- What needs to be done -
Write out each record exactly as it stands. No pictures belong in the copy.
** Opening Extracted entries block **
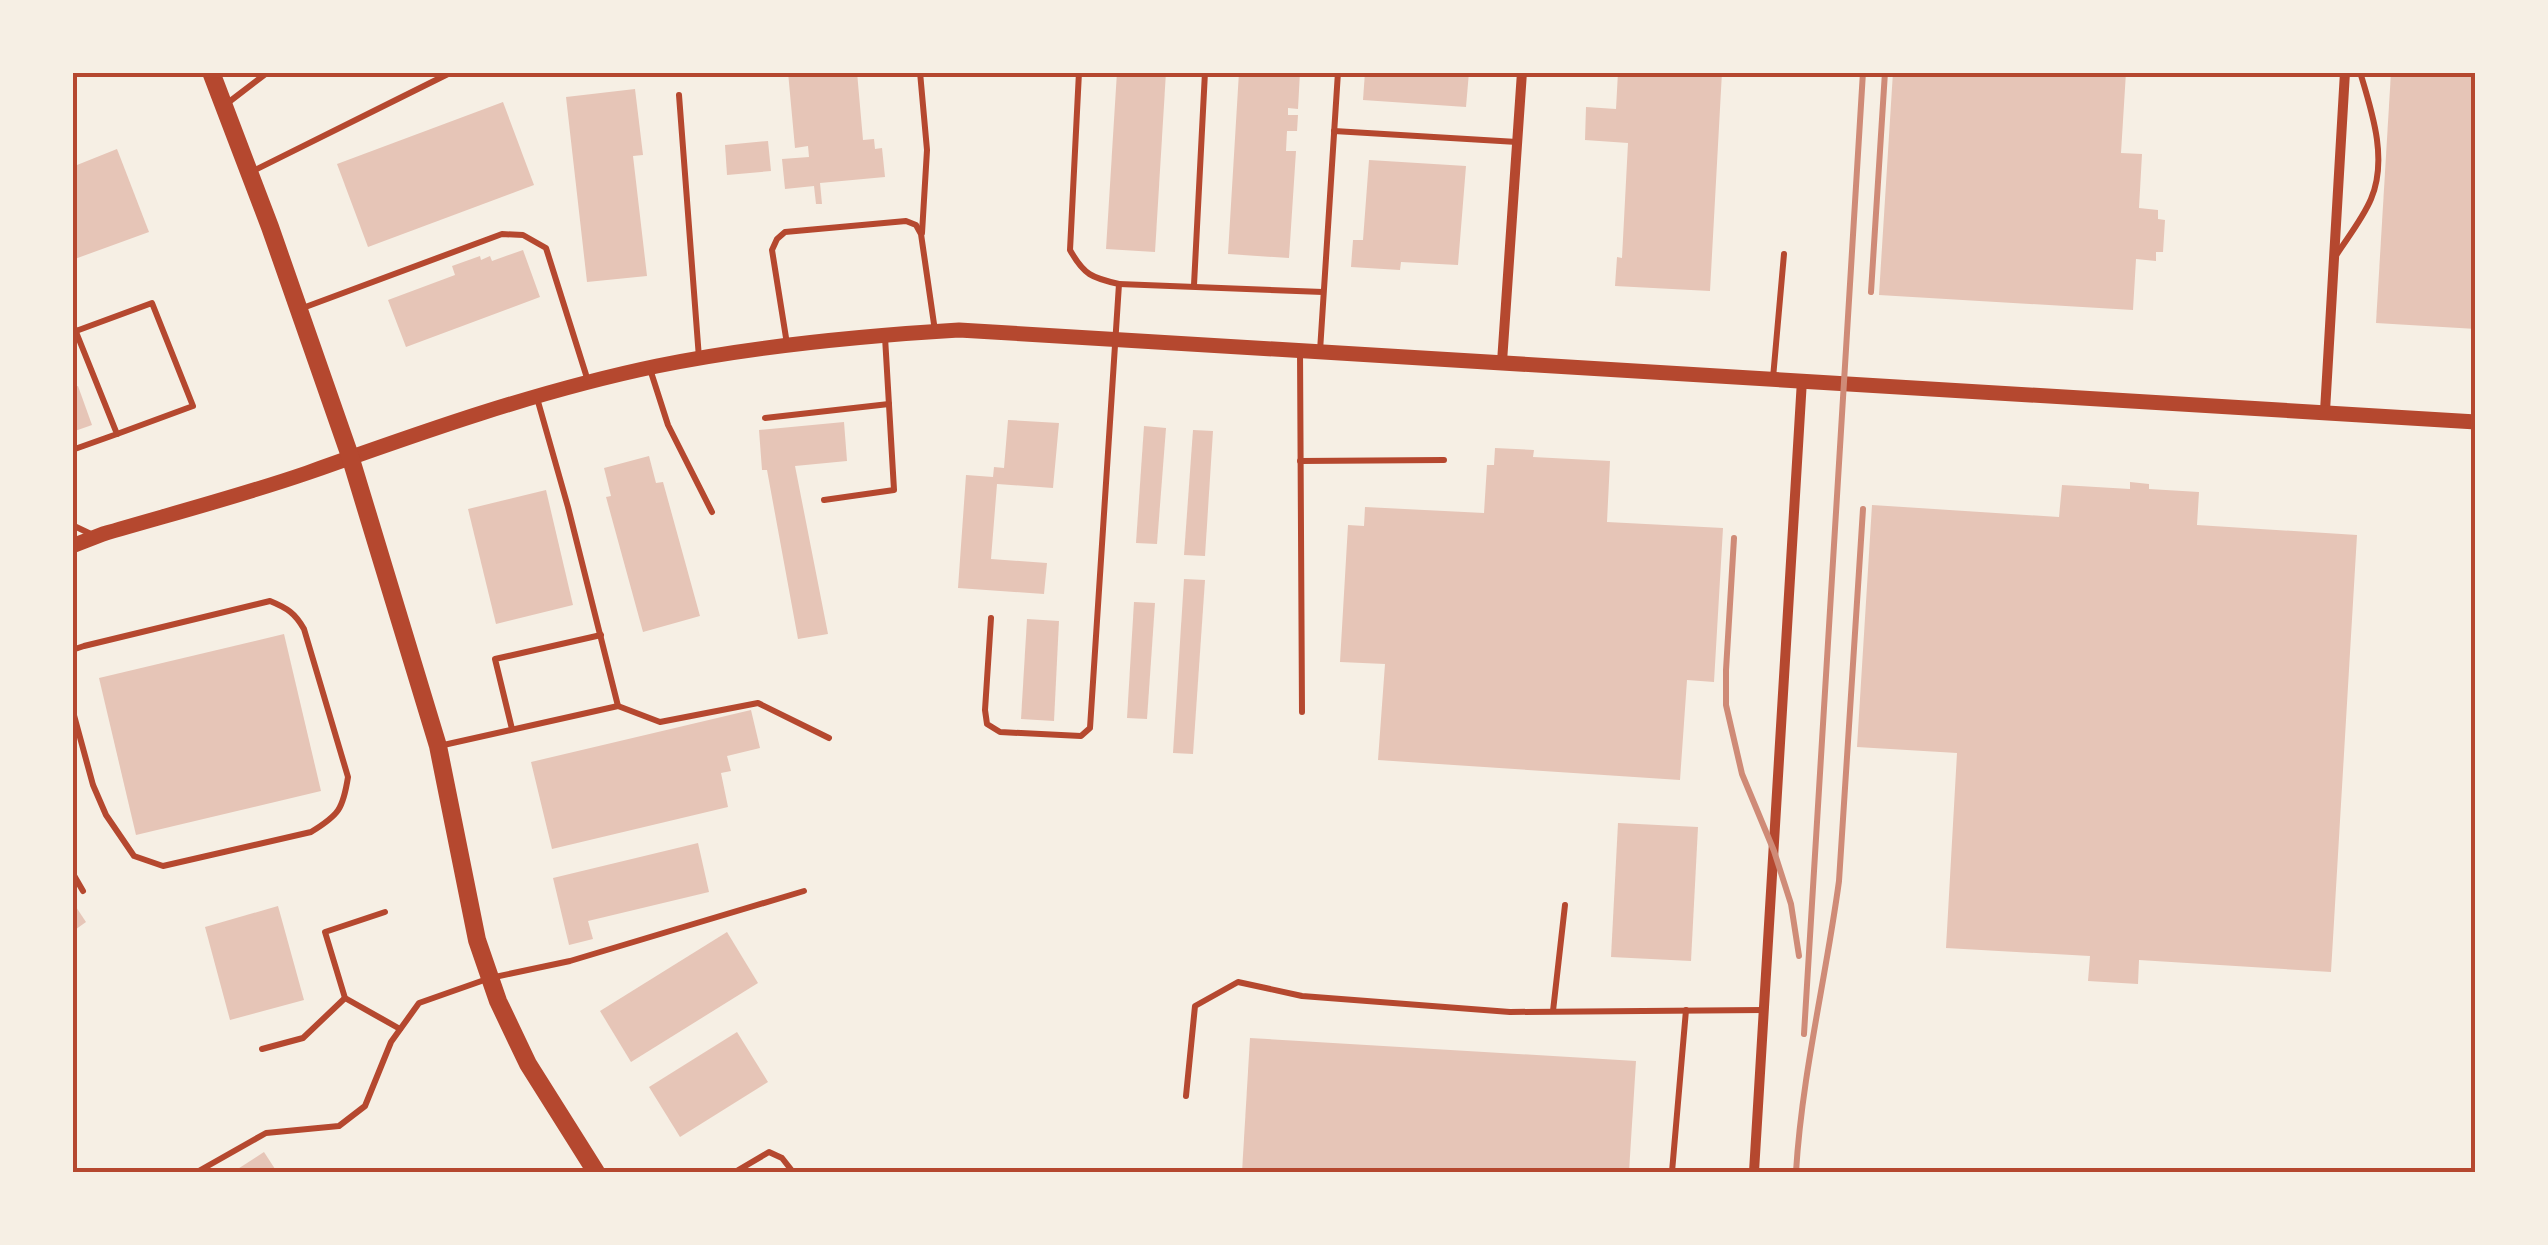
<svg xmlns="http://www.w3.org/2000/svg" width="2548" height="1245" font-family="Karla,sans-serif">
	<rect width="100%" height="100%" fill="#f6efe4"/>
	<g fill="#e6c5b7">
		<polygon points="788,72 857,72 863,140 874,139 875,149 882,148 885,177 820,183 822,204 816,204 814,186 785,189 782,159 809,157 808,146 795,148"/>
		<polygon points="1117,72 1166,72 1155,252 1106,249"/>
		<polygon points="1239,72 1300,72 1298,109 1288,108 1288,115 1298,115 1297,131 1287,131 1286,151 1296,151 1289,258 1228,254"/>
		<polygon points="1365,72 1469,72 1466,107 1363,100"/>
		<polygon points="1618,72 1722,72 1710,291 1615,286 1617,257 1622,258 1628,143 1585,140 1586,107 1616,109"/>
		<polygon points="1893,72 2126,72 2121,153 2142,154 2139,208 2158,210 2158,219 2165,220 2163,252 2156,252 2156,261 2136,259 2133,310 1879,295"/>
		<polygon points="2391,72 2476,72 2476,329 2376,323"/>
		<polygon points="635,89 643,155 633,156 647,276 587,282 566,97"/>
		<polygon points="503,102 534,185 368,247 337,164"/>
		<polygon points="768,141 771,171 727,175 725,145"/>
		<polygon points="117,149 149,232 72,260 72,167"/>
		<polygon points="1369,160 1466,166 1458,265 1401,262 1400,270 1351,267 1353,240 1363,240"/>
		<polygon points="523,250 540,297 406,347 388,300 455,275 452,266 480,256 481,260 490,256 492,261"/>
		<polygon points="78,386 92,425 72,432 72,388"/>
		<polygon points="1008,420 1059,423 1053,488 997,484 991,559 1047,563 1044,594 958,588 966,475 993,477 994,467 1004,468"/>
		<polygon points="844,422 847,461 795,466 828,634 798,639 767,470 762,470 759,430"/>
		<polygon points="1144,426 1166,428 1157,544 1136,543"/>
		<polygon points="1193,430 1213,431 1205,556 1184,555"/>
		<polygon points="1495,448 1534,450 1533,457 1610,461 1607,522 1723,528 1714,682 1687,680 1680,780 1378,760 1385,664 1340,662 1348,525 1364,526 1365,507 1484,513 1487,465 1494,465"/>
		<polygon points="649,456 656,483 663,482 700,616 643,632 606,497 611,496 604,468"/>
		<polygon points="2130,482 2149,484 2149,489 2199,492 2197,525 2357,535 2331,972 2139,960 2138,984 2088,981 2090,956 1946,948 1957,753 1857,747 1872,505 2059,517 2062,485 2130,489"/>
		<polygon points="546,490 573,605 496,624 468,509"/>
		<polygon points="1184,579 1205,580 1193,754 1173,753"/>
		<polygon points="1134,602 1155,603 1147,719 1127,718"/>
		<polygon points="1027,619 1059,621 1054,721 1021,719"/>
		<polygon points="284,634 321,791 136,835 99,678"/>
		<polygon points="751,710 760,748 727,756 731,771 721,773 728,807 552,849 531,762"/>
		<polygon points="1618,823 1698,827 1691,961 1611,957"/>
		<polygon points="698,843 709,892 588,921 593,939 569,945 553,878"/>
		<polygon points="72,901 86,922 72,932"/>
		<polygon points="278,906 304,1000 230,1020 205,927"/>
		<polygon points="727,932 758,983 631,1062 600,1011"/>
		<polygon points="737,1032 768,1082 680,1137 649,1087"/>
		<polygon points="1250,1038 1636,1061 1629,1172 1242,1172"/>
		<polygon points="264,1152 277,1172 233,1172"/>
	</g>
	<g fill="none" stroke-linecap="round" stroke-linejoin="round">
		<g stroke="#b5482f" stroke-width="6">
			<polyline points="920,72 927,150 922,233"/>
			<polyline points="679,95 699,358"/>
			<polyline points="225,105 268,72"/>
			<polyline points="1334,131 1517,142"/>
			<polyline points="251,172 452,72"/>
			<path d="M2337 254C2348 237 2363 218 2371 199 2388 159 2372 112 2360 72"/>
			<polyline points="1119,284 1323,292"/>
			<polyline points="1194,285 1205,72"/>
			<polyline points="300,309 502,234 523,235 546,248 588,381"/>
			<polyline points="72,322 117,434 72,450"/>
			<polyline points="76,331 152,303 193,406 117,434"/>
			<polyline points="787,344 772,250 777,239 785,232 906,221 916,225 921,234 935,331"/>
			<polyline points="1300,351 1302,712"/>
			<polyline points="1320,351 1338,72"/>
			<polyline points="650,369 668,425 712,512"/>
			<polyline points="1773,378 1784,254"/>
			<polyline points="765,418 889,404"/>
			<polyline points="1300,461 1444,460"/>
			<polyline points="824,500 894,490 885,337"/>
			<polyline points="72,525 91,534"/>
			<path d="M991 618 985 710 987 724 1000 732 1081 736 1090 728 1119 284C1092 278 1084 275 1070 250L1079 72"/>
			<path d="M72 650 84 646 270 601C287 608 295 613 304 629L348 777C343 809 339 815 311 832L163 866 134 856 106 815 93 785 72 708"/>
			<polyline points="618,706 660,722 758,703 829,738"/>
			<polyline points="512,729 495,659 601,635"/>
			<polyline points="439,746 618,706 568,507 537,398"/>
			<polyline points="72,872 83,891"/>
			<polyline points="385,912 325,932 345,998 400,1029"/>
			<polyline points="1553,1011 1565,905"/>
			<polyline points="262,1049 303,1038 345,998"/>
			<polyline points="1186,1096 1195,1006 1238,982 1302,996 1510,1012 1763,1010"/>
			<polyline points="197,1172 266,1133 339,1126 365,1106 391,1042 419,1003 490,978 570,961 804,891"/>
			<polyline points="735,1172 769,1152 782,1158 793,1172"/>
			<polyline points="1672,1172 1686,1010"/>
		</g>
		<g stroke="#b5482f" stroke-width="10">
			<polyline points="1502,362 1522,72"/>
			<polyline points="2325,411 2345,72"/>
			<polyline points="1754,1172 1802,380"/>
		</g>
		<path stroke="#b5482f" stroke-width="15" d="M72 546 103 534C171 514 240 496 307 473 422 432 537 391 657 366 755 346 859 336 959 330L2476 422"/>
		<polyline stroke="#b5482f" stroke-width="18" points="211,72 270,227 350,456 438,746 477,940 498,1001 528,1064 596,1172"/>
		<g stroke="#cf8b77" stroke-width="6">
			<polyline points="1871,292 1885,72"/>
			<polyline points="1734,538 1726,670 1726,705 1742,774 1774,851 1791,904 1799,956"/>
			<polyline points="1804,1034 1863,72"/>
			<path d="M1796 1172C1802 1074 1826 978 1839 881L1863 509"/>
		</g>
	</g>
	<rect width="2548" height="1245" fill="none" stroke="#f6efe4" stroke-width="150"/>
	<rect x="75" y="75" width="2398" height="1095" fill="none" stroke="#b5482f" stroke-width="4"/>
</svg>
** Closing Extracted entries block **
- Task solution -
<svg xmlns="http://www.w3.org/2000/svg" width="2548" height="1245" font-family="Karla,sans-serif">
	<rect width="100%" height="100%" fill="#f6efe4"/>
	<g fill="#e6c5b7">
		<polygon points="788,72 857,72 863,140 874,139 875,149 882,148 885,177 820,183 822,204 816,204 814,186 785,189 782,159 809,157 808,146 795,148"/>
		<polygon points="1117,72 1166,72 1155,252 1106,249"/>
		<polygon points="1239,72 1300,72 1298,109 1288,108 1288,115 1298,115 1297,131 1287,131 1286,151 1296,151 1289,258 1228,254"/>
		<polygon points="1365,72 1469,72 1466,107 1363,100"/>
		<polygon points="1618,72 1722,72 1710,291 1615,286 1617,257 1622,258 1628,143 1585,140 1586,107 1616,109"/>
		<polygon points="1893,72 2126,72 2121,153 2142,154 2139,208 2158,210 2158,219 2165,220 2163,252 2156,252 2156,261 2136,259 2133,310 1879,295"/>
		<polygon points="2391,72 2476,72 2476,329 2376,323"/>
		<polygon points="635,89 643,155 633,156 647,276 587,282 566,97"/>
		<polygon points="503,102 534,185 368,247 337,164"/>
		<polygon points="768,141 771,171 727,175 725,145"/>
		<polygon points="117,149 149,232 72,260 72,167"/>
		<polygon points="1369,160 1466,166 1458,265 1401,262 1400,270 1351,267 1353,240 1363,240"/>
		<polygon points="523,250 540,297 406,347 388,300 455,275 452,266 480,256 481,260 490,256 492,261"/>
		<polygon points="78,386 92,425 72,432 72,388"/>
		<polygon points="1008,420 1059,423 1053,488 997,484 991,559 1047,563 1044,594 958,588 966,475 993,477 994,467 1004,468"/>
		<polygon points="844,422 847,461 795,466 828,634 798,639 767,470 762,470 759,430"/>
		<polygon points="1144,426 1166,428 1157,544 1136,543"/>
		<polygon points="1193,430 1213,431 1205,556 1184,555"/>
		<polygon points="1495,448 1534,450 1533,457 1610,461 1607,522 1723,528 1714,682 1687,680 1680,780 1378,760 1385,664 1340,662 1348,525 1364,526 1365,507 1484,513 1487,465 1494,465"/>
		<polygon points="649,456 656,483 663,482 700,616 643,632 606,497 611,496 604,468"/>
		<polygon points="2130,482 2149,484 2149,489 2199,492 2197,525 2357,535 2331,972 2139,960 2138,984 2088,981 2090,956 1946,948 1957,753 1857,747 1872,505 2059,517 2062,485 2130,489"/>
		<polygon points="546,490 573,605 496,624 468,509"/>
		<polygon points="1184,579 1205,580 1193,754 1173,753"/>
		<polygon points="1134,602 1155,603 1147,719 1127,718"/>
		<polygon points="1027,619 1059,621 1054,721 1021,719"/>
		<polygon points="284,634 321,791 136,835 99,678"/>
		<polygon points="751,710 760,748 727,756 731,771 721,773 728,807 552,849 531,762"/>
		<polygon points="1618,823 1698,827 1691,961 1611,957"/>
		<polygon points="698,843 709,892 588,921 593,939 569,945 553,878"/>
		<polygon points="72,901 86,922 72,932"/>
		<polygon points="278,906 304,1000 230,1020 205,927"/>
		<polygon points="727,932 758,983 631,1062 600,1011"/>
		<polygon points="737,1032 768,1082 680,1137 649,1087"/>
		<polygon points="1250,1038 1636,1061 1629,1172 1242,1172"/>
		<polygon points="264,1152 277,1172 233,1172"/>
	</g>
	<g fill="none" stroke-linecap="round" stroke-linejoin="round">
		<g stroke="#b5482f" stroke-width="6">
			<polyline points="920,72 927,150 922,233"/>
			<polyline points="679,95 699,358"/>
			<polyline points="225,105 268,72"/>
			<polyline points="1334,131 1517,142"/>
			<polyline points="251,172 452,72"/>
			<path d="M2337 254C2348 237 2363 218 2371 199 2388 159 2372 112 2360 72"/>
			<polyline points="1119,284 1323,292"/>
			<polyline points="1194,285 1205,72"/>
			<polyline points="300,309 502,234 523,235 546,248 588,381"/>
			<polyline points="72,322 117,434 72,450"/>
			<polyline points="76,331 152,303 193,406 117,434"/>
			<polyline points="787,344 772,250 777,239 785,232 906,221 916,225 921,234 935,331"/>
			<polyline points="1300,351 1302,712"/>
			<polyline points="1320,351 1338,72"/>
			<polyline points="650,369 668,425 712,512"/>
			<polyline points="1773,378 1784,254"/>
			<polyline points="765,418 889,404"/>
			<polyline points="1300,461 1444,460"/>
			<polyline points="824,500 894,490 885,337"/>
			<polyline points="72,525 91,534"/>
			<path d="M991 618 985 710 987 724 1000 732 1081 736 1090 728 1119 284C1092 278 1084 275 1070 250L1079 72"/>
			<path d="M72 650 84 646 270 601C287 608 295 613 304 629L348 777C343 809 339 815 311 832L163 866 134 856 106 815 93 785 72 708"/>
			<polyline points="618,706 660,722 758,703 829,738"/>
			<polyline points="512,729 495,659 601,635"/>
			<polyline points="439,746 618,706 568,507 537,398"/>
			<polyline points="72,872 83,891"/>
			<polyline points="385,912 325,932 345,998 400,1029"/>
			<polyline points="1553,1011 1565,905"/>
			<polyline points="262,1049 303,1038 345,998"/>
			<polyline points="1186,1096 1195,1006 1238,982 1302,996 1510,1012 1763,1010"/>
			<polyline points="197,1172 266,1133 339,1126 365,1106 391,1042 419,1003 490,978 570,961 804,891"/>
			<polyline points="735,1172 769,1152 782,1158 793,1172"/>
			<polyline points="1672,1172 1686,1010"/>
		</g>
		<g stroke="#b5482f" stroke-width="10">
			<polyline points="1502,362 1522,72"/>
			<polyline points="2325,411 2345,72"/>
			<polyline points="1754,1172 1802,380"/>
		</g>
		<path stroke="#b5482f" stroke-width="15" d="M72 546 103 534C171 514 240 496 307 473 422 432 537 391 657 366 755 346 859 336 959 330L2476 422"/>
		<polyline stroke="#b5482f" stroke-width="18" points="211,72 270,227 350,456 438,746 477,940 498,1001 528,1064 596,1172"/>
		<g stroke="#cf8b77" stroke-width="6">
			<polyline points="1871,292 1885,72"/>
			<polyline points="1734,538 1726,670 1726,705 1742,774 1774,851 1791,904 1799,956"/>
			<polyline points="1804,1034 1863,72"/>
			<path d="M1796 1172C1802 1074 1826 978 1839 881L1863 509"/>
		</g>
	</g>
	<rect width="2548" height="1245" fill="none" stroke="#f6efe4" stroke-width="150"/>
	<rect x="75" y="75" width="2398" height="1095" fill="none" stroke="#b5482f" stroke-width="4"/>
</svg>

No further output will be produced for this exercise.